[SOURCE DATA]
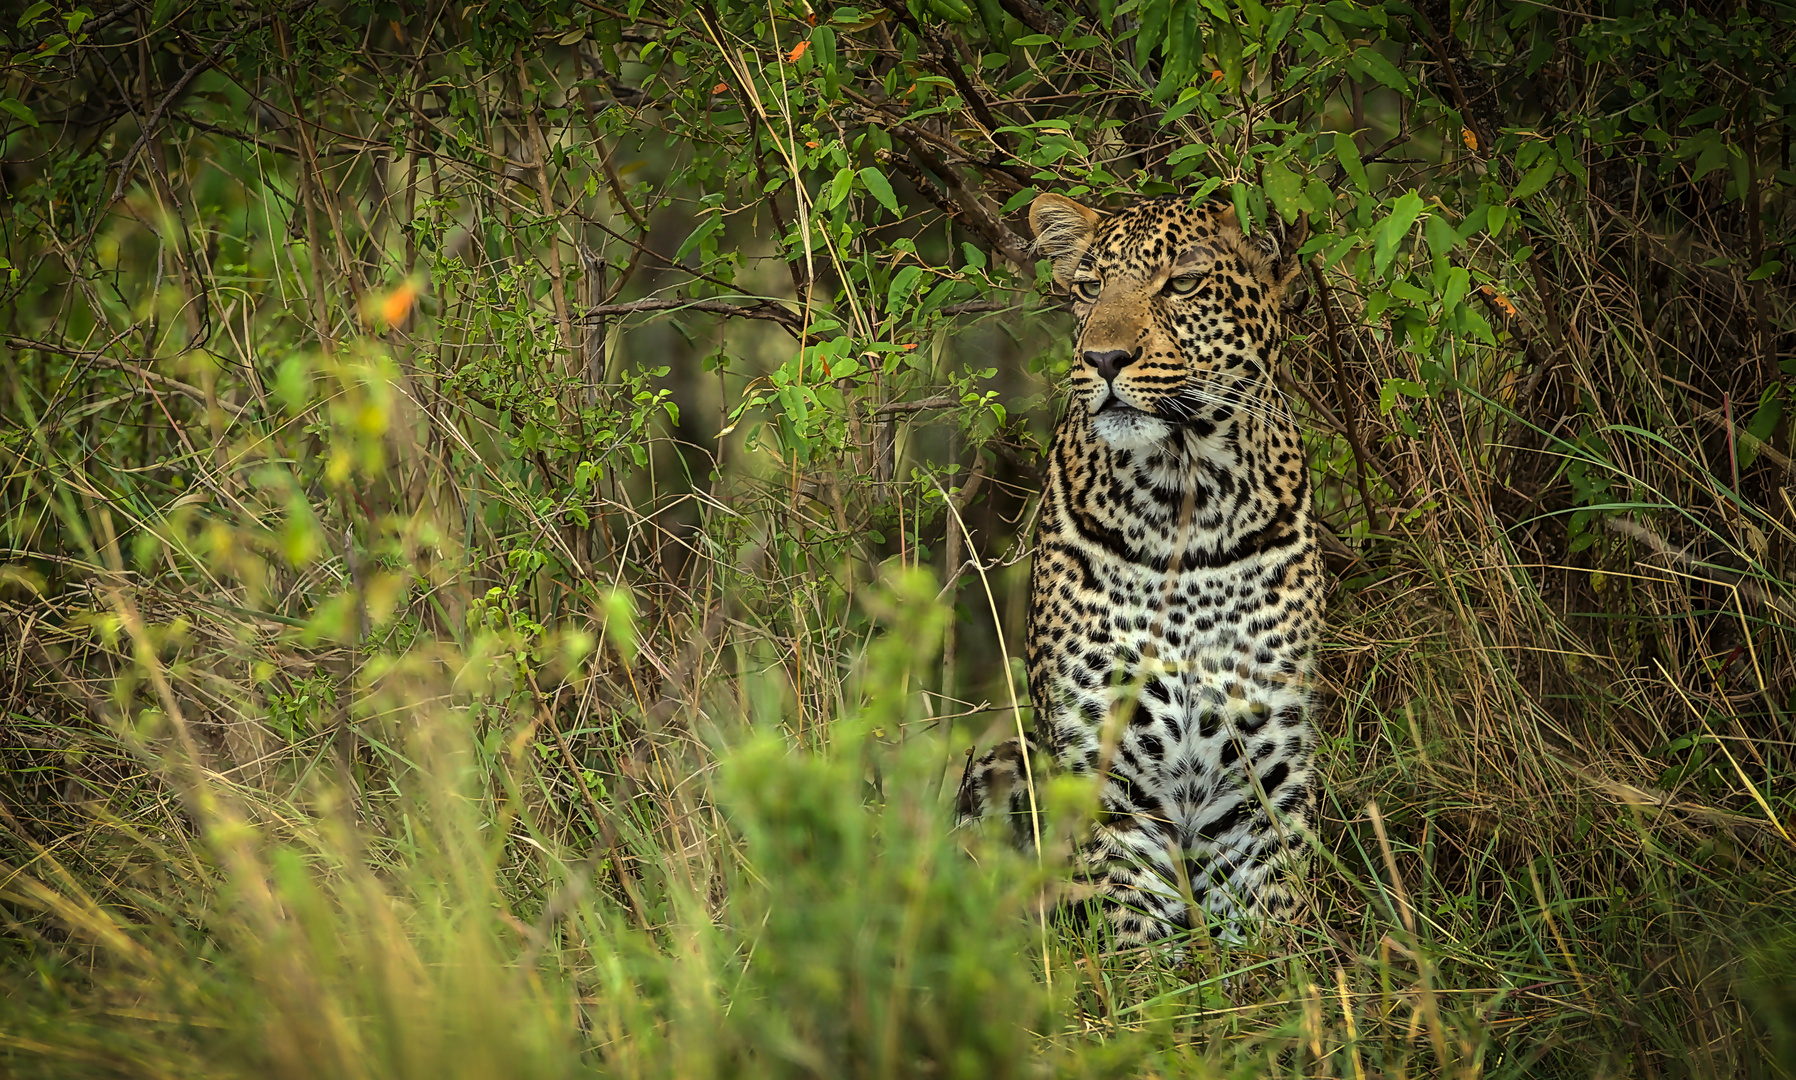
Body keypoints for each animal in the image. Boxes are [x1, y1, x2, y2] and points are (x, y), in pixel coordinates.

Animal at [962, 189, 1329, 948]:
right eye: (1089, 288)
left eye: (1182, 284)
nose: (1103, 357)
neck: (1186, 494)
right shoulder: (1106, 777)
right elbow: (1132, 934)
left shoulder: (1267, 780)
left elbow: (1271, 940)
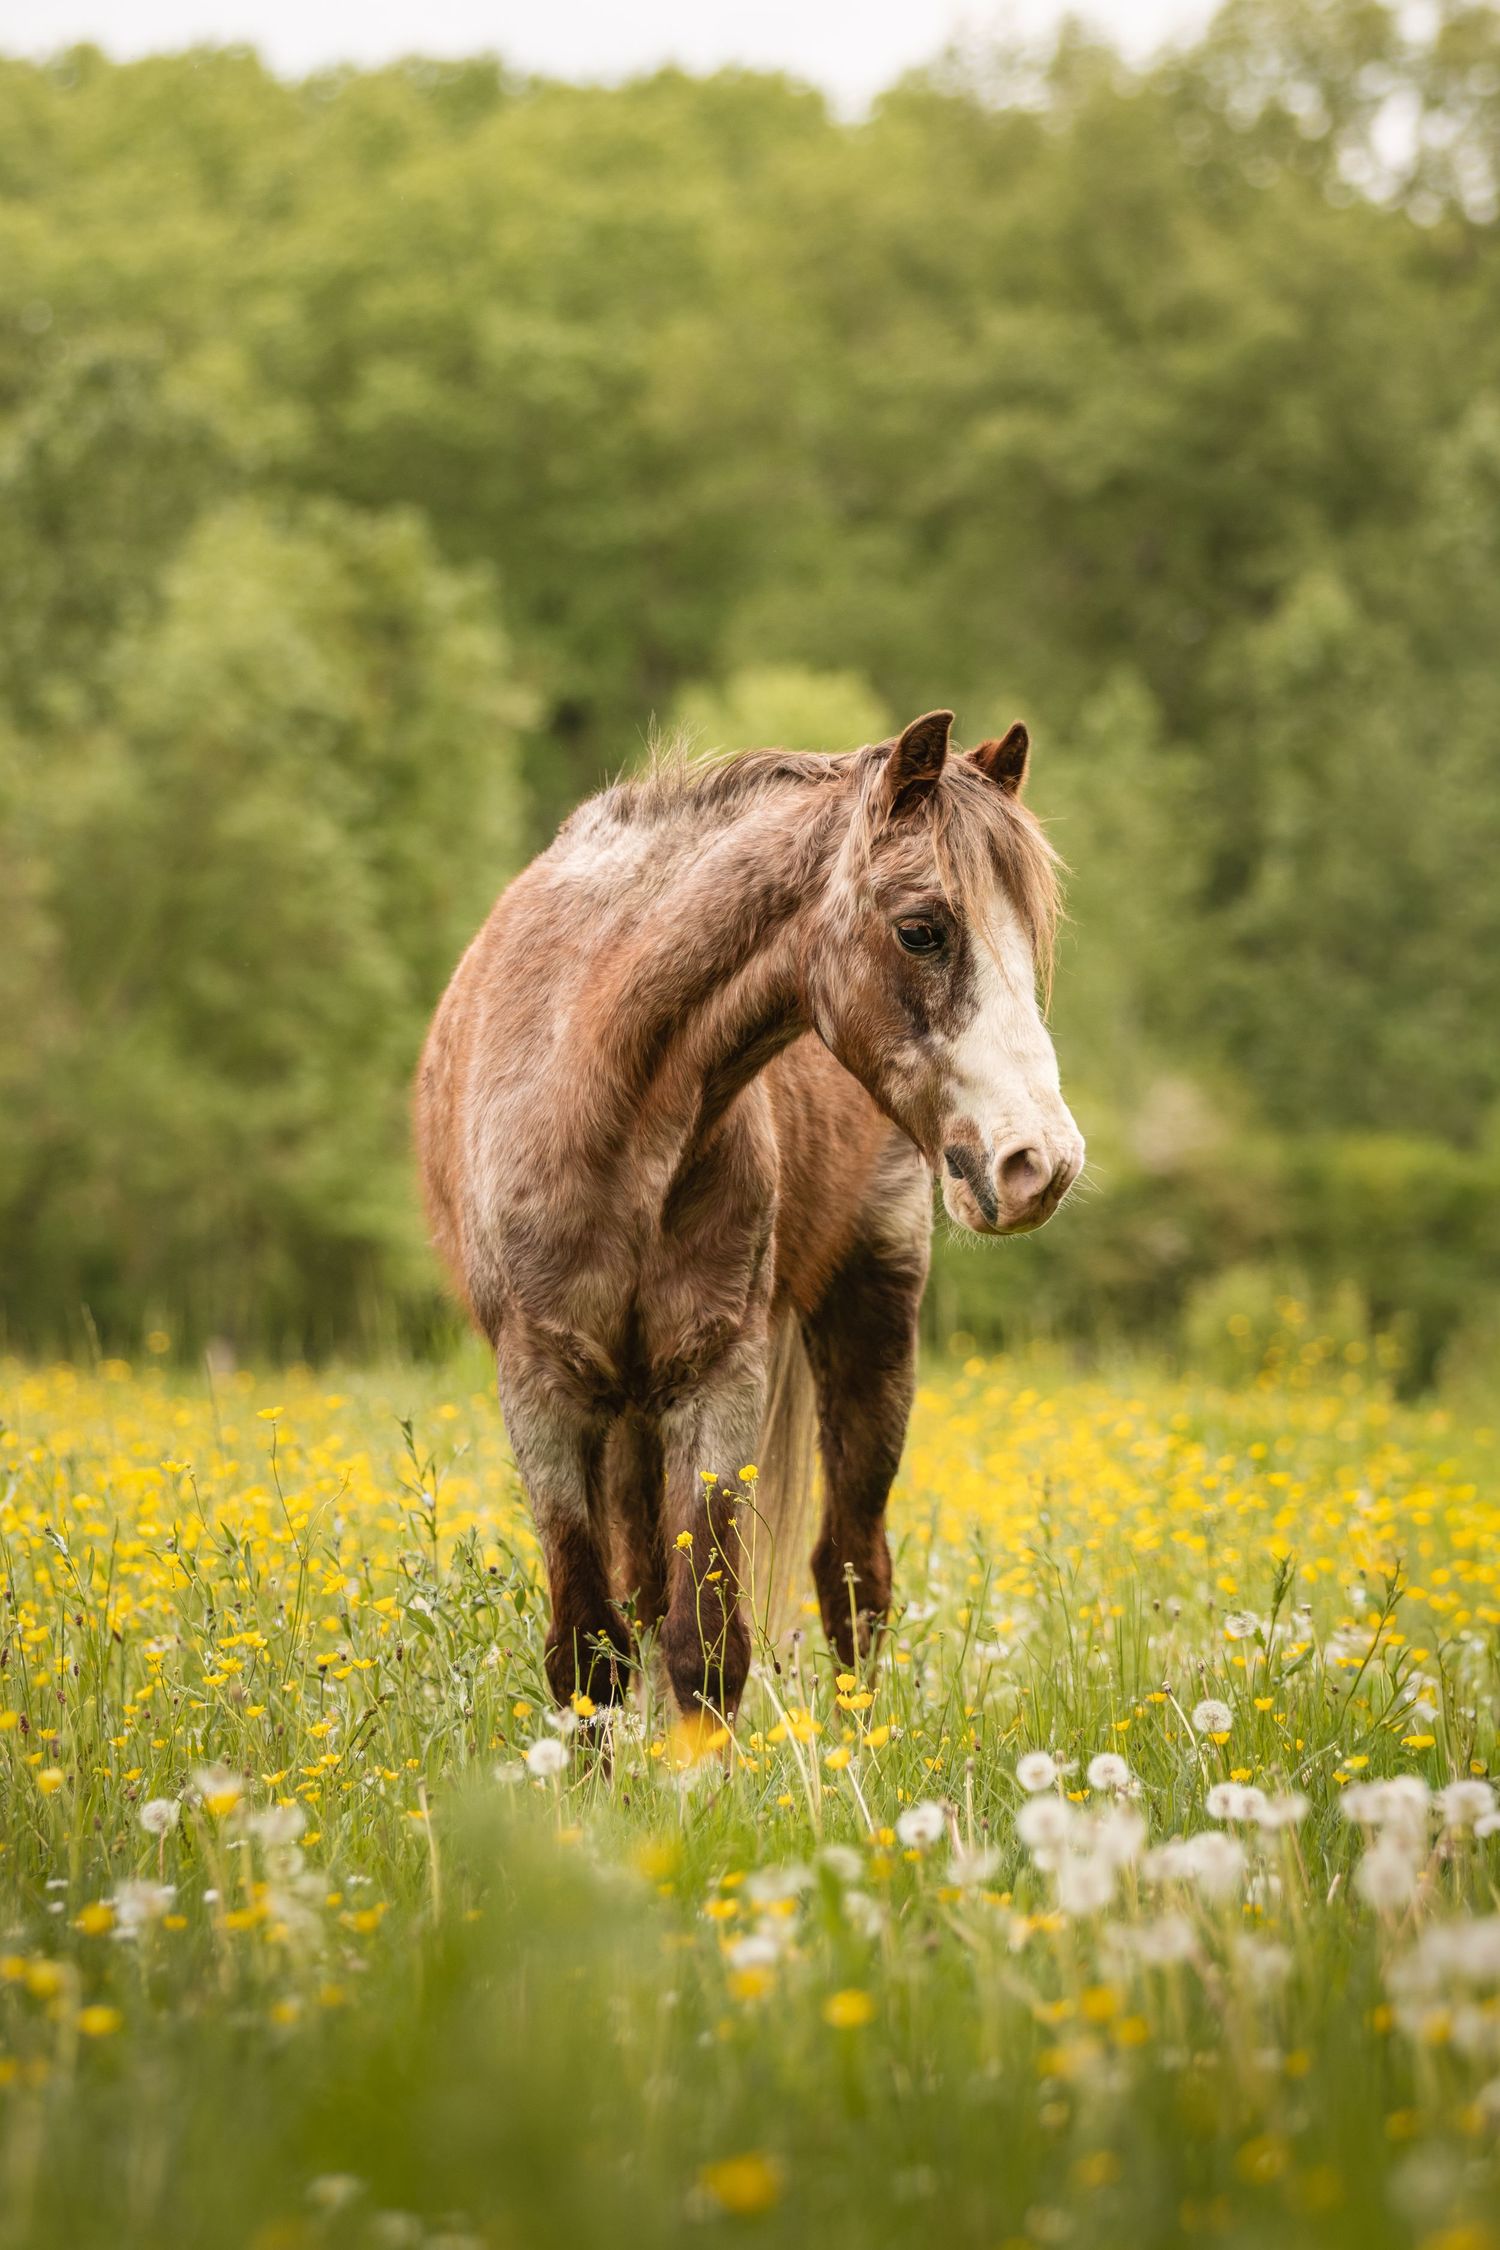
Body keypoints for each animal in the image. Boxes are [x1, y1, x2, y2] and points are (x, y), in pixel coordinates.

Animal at [415, 708, 1083, 1723]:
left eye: (1030, 941)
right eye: (921, 931)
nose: (1039, 1164)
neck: (603, 1102)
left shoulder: (717, 1379)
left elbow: (705, 1649)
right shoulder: (542, 1392)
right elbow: (589, 1651)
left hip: (869, 1319)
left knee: (853, 1575)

[WHAT TO PRODUCE] Leave every picture out and print exactly the lines from the one that contains "right eye: (1089, 288)" through the last line of the material above.

[ANSWER SECTION]
right eye: (1089, 288)
left eye: (1182, 284)
nose: (1103, 357)
neck: (1186, 494)
right shoulder: (1106, 777)
right elbow: (1132, 934)
left shoulder: (1267, 780)
left elbow: (1271, 940)
Body keypoints for each animal in the image. Boxes are [x1, y1, x2, y2] and points are (x, y), in pixel coordinates.

Animal at [415, 708, 1083, 1723]:
left eye: (1030, 941)
right eye: (921, 931)
nose: (1039, 1164)
neck: (603, 1102)
left shoulder: (717, 1379)
left elbow: (705, 1649)
right shoulder: (542, 1392)
right elbow: (589, 1651)
left hip: (869, 1319)
left knee: (853, 1575)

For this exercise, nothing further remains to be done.